BEGIN Text

# Have you seen them before?



## LadyVictorian (Nov 23, 2011)

Fork Tailed Blue Eye Pseudomugil furcatus

I just got some not long ago, they only had three though I wanted 6 but wow they are stunning and fun to watch. I have a male and two females so I plan on breeding to get more. They are a schooling fish (thus why I want more) and though mundane at first look you start to realize how exotic they truly are the closer you look.


----------



## jaysee (Dec 9, 2009)

Yes, I've kept them. I suggest buying more, not relying on breeding to get more.


----------



## LadyVictorian (Nov 23, 2011)

I have to wait some many weeks before they get any more in. Unfortunately by the time I showed up they only had the last three left and this is the first time I have ever seen them there so I hope they carry them and other rainbows more often.


----------



## jaysee (Dec 9, 2009)

You can also look on craigslist.


----------



## LittleBettaFish (Oct 2, 2010)

Owned them in the past along with several other pseudomguil species. These guys are definitely one of the more active of this genus. Males look stunning when they are sparring or displaying. Love the flash of yellow fins and rather erratic swimming style.


----------



## LadyVictorian (Nov 23, 2011)

I am hoping to have at least three males unless they get too territorial with one another. I assume since they are schooling fish however they get along much more than they would 'bicker'. 

I'll admit at first I wasn't a fan and I was going to get neon tetra's but after watching them it was the males fins that honestly sold me on these guys. 

Can't wait to have more males and see them show off for the ladies.


----------



## LittleBettaFish (Oct 2, 2010)

They are very like danios in behaviour from what I experienced. So some squabbling between the males is expected, particularly if you only have a small school.

I love pseudomugil mellis (Honey blue-eye). Don't think it is available outside of Australia being endangered but it is one of the most beautiful species of this genus. 

I don't know why these fish (talking about the pseudomugil genus as a whole) aren't more popular. They are so fascinating to watch and I found them extremely friendly for schooling fish.

Also meant to add, furcatus do best in harder water so try not to let your water get too acidic as they may not do as well.


----------



## LadyVictorian (Nov 23, 2011)

END Text
BEGIN Study material

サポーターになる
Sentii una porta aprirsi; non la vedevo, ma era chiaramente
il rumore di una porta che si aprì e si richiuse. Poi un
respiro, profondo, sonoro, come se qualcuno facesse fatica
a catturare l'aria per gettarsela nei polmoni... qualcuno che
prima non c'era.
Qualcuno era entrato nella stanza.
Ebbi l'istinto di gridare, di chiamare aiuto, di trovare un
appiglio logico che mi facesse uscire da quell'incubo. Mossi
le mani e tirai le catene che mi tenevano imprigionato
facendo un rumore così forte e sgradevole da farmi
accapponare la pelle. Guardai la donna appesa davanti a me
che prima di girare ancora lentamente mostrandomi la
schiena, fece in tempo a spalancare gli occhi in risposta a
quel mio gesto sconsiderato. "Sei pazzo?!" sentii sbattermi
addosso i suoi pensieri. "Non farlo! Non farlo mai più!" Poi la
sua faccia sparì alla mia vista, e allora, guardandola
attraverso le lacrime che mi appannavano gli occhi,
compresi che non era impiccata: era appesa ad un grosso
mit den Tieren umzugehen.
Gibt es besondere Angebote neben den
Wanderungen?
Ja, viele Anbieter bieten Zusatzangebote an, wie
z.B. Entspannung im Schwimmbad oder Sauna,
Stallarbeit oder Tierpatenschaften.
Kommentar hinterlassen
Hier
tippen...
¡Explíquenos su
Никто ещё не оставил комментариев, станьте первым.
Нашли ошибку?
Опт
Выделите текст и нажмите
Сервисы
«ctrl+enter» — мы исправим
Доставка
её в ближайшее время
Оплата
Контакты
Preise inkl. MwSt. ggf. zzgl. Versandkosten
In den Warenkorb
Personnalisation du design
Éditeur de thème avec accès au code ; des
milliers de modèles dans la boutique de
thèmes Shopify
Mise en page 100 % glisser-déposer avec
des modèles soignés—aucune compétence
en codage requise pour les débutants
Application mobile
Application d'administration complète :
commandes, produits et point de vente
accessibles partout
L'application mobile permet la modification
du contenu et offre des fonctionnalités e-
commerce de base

END Study material

> Brief 1: Translate this sentence from the forum thread into Spanish: "Males look stunning when they are sparring or displaying."
> Brief 2: Starting at the first of the rows and stopping after the line that contains "Ebbi l'istinto di", write those lines out again with "porta" swapped for "finestra" and everything else left the same.

> Your response 1: Los machos se ven espectaculares cuando pelean o se exhiben.

> Your response 2:
サポーターになる
Sentii una finestra aprirsi; non la vedevo, ma era chiaramente
il rumore di una finestra che si aprì e si richiuse. Poi un
respiro, profondo, sonoro, come se qualcuno facesse fatica
a catturare l'aria per gettarsela nei polmoni... qualcuno che
prima non c'era.
Qualcuno era entrato nella stanza.
Ebbi l'istinto di gridare, di chiamare aiuto, di trovare un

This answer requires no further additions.